Penn. police probe 1968 murder of Marine

Sister's persistence helped bring Cpl. Robert Daniel Corriveau back for hero's burial

It took more than four decades for U.S. military officials to finally locate Marine Cpl. Robert Daniel Corriveau of Lawrence and determine he was a murder victim and not a deserter.

Corriveau was less than a month shy of his 21st birthday back on Nov. 18, 1968 when he vanished from a locked psychiatric ward at the Philadelphia Naval Hospital. Officials declared him as A.W.O.L. (absent without official leave).

The deserter classification stuck for 43 years until DNA testing positively identified Cpl. Corriveau as the “John Doe,” whose body was discovered by a state trooper along the Pennsylvania Turnpike about three hours after hospital officials noticed he was missing.

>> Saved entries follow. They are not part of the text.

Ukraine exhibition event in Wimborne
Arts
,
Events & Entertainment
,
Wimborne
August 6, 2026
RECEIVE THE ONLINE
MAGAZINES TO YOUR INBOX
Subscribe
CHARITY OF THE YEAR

This week, the Pennsylvania State Police announced they have opened a criminal investigation into the unsolved cold case and are looking for the public’s help. They want to talk with Marines or sailors who may have served with Cpl. Corriveau, and Naval personnel or patients who were present at the Philadelphia Naval Hospital in October and November of 1968.

“He was a war hero — not a deserter,” Virginia Cleary, 58, of North Conway, N.H., said in a telephone interview yesterday.

“My brother survived being wounded in Vietnam three times only to come home and be murdered on the streets of Pennsylvania. He wasn’t a draft dodger. He wasn’t somebody who burned his draft card,” Cleary said.

“He volunteered. He went into the Marines at 17 1/2. He had to get a consensual signature in order to join. I never believed my brother was a deserter,” said Cleary, whose persistent efforts to search for her brother and clear his name were actually motivated 20 years ago, when she went on a website only to find her brother listed as a deserter.

“I explained to them that he had been gone since 1968 and I wanted to get some records so I would be able to go forward and try to determine what happened to my brother,” she said. “Some tried to be cooperative. But they didn’t want to release any information without a death certificate.”